Luckily for Wordle fans, the mismatch with fellow players is reversible. Refreshing the website where they’re playing the game should sync the puzzle with the updated version.
This week’s confusion arose because the New York Times, which bought Wordle in January for an undisclosed sum in the “low-seven figures,” is using a revised set of answers for players using its host page, nytimes.com/games/wordle/index.html. Anyone using the puzzle’s old website, powerlanguage.co.uk/wordle, are still getting the previous set of answers.
While most players have been redirected to the Times site, people who have not refreshed or reopened the game since the newspaper purchased it may still be using the initial page.
Cue (social media) mayhem.
I’m experiencing a little trauma by the Wordle and NY Times Wordle pages having different answers? How do I know what code to speak in and to whom? This feels chaotic.
A big part of #wordle is lording your linguistic supremacy over other people – er, comparing solutions with friends.@nytimes messed with the word list, and now everyone's charts are different.
Now my 2/6 is not gonna be cool anymore 😔
Twitter being what it is, some people who shared their thoughts there were downright furious at the change.
“Just want to thank the @nytimes for RUINING a fun game my friends and I have been playing,” one player wrote alongside the hashtag #boycottwordle. … “The whole enjoyment of this was to talk to your friends about it.”
There is a strategy to the change.

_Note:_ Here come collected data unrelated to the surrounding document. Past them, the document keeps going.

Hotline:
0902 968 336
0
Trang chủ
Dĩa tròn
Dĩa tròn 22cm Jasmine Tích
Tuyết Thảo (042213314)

Jordan Cohen, a Times spokesman, said the company is updating the game’s solutions list over time to eliminate “obscure” words — as well as insensitive or offensive ones — and make the puzzle more accessible. The Verge compared the original list of answers and the updated list of answers and found that “AGORA” and “PUPAL” were among the words that the Times had erased.
That kind of analysis is possible because Wordle’s answers are predetermined, with each stored in the website’s code. Designer Owen Yin shared — spoiler warning! — a list of the original game’s answers, and PC Magazine published instructions for finding the solutions to the Times’s version.

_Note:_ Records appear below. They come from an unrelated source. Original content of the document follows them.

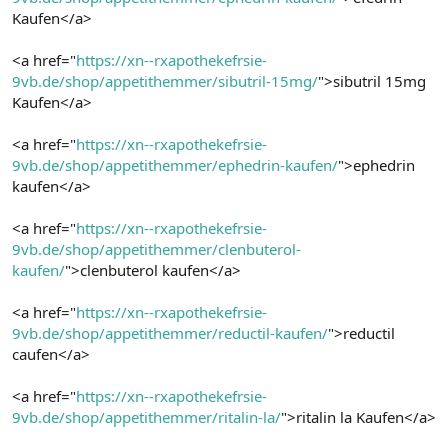
Kaufen</a>
<a href="
https://xn--rxapothekefrsie-
9vb.de/shop/appetithemmer/sibutril-15mg/
">sibutril 15mg
Kaufen</a>
<a href="
https://xn--rxapothekefrsie-
9vb.de/shop/appetithemmer/ephedrin-kaufen/
">ephedrin
kaufen</a>
<a href="
https://xn--rxapothekefrsie-
9vb.de/shop/appetithemmer/clenbuterol-
kaufen/
">clenbuterol kaufen</a>
<a href="
https://xn--rxapothekefrsie-
9vb.de/shop/appetithemmer/reductil-kaufen/
">reductil
caufen</a>
<a href="
https://xn--rxapothekefrsie-
9vb.de/shop/appetithemmer/ritalin-la/
">ritalin la Kaufen</a>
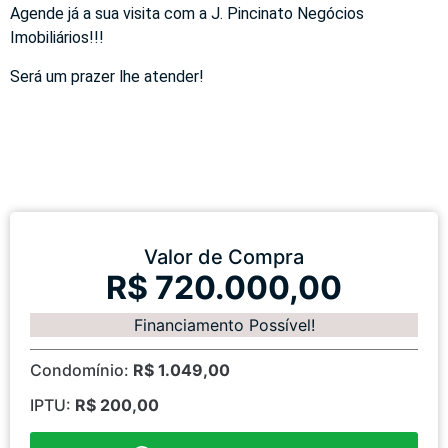
Agende já a sua visita com a J. Pincinato Negócios
Imobiliários!!!
Será um prazer lhe atender!
Valor de Compra
R$ 720.000,00
Financiamento Possível!
Condomínio:
R$ 1.049,00
IPTU:
R$ 200,00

Even the original version of Wordle did not include all of the English language’s five-letter words. The game’s creator, software engineer Josh Wardle, previously told the Times that his romantic partner, Palak Shah, had helped whittle down the list from about 12,000 to roughly 2,500 that she considered recognizable. He said he had made the puzzle for her because she loved word games.
A bot tried to ruin Wordle by posting the next day’s answer. Twitter suspended the account.
The free puzzle quickly earned cultural clout after Wardle released it publicly in the fall. Players often post their scores to social media, with gray, yellow and green blocks illustrating how many guesses it took for them to identify the daily word. A lower number of tries may be touted as a success, while an admission of more guesses might be shared with an “embarrassed” emoji.
The ritual may be the latest form of self-soothing as people in the United States cycle through collective hobbies to endure the seemingly endless coronavirus pandemic. Where there was once sourdough baking, Peloton biking and “Tiger King” watching, now there’s Wordle gaming.
Rozance still plans to talk to her parents about Wordle to stay connected while she’s at college in Boulder, Colo. But she’s reluctant to refresh her browser to get the same answers as them.
“I kind of want to hold out and see how long it takes for my site to update if I don’t update it myself,” she said. “But I know that means that we can’t exactly compare our scores anymore.”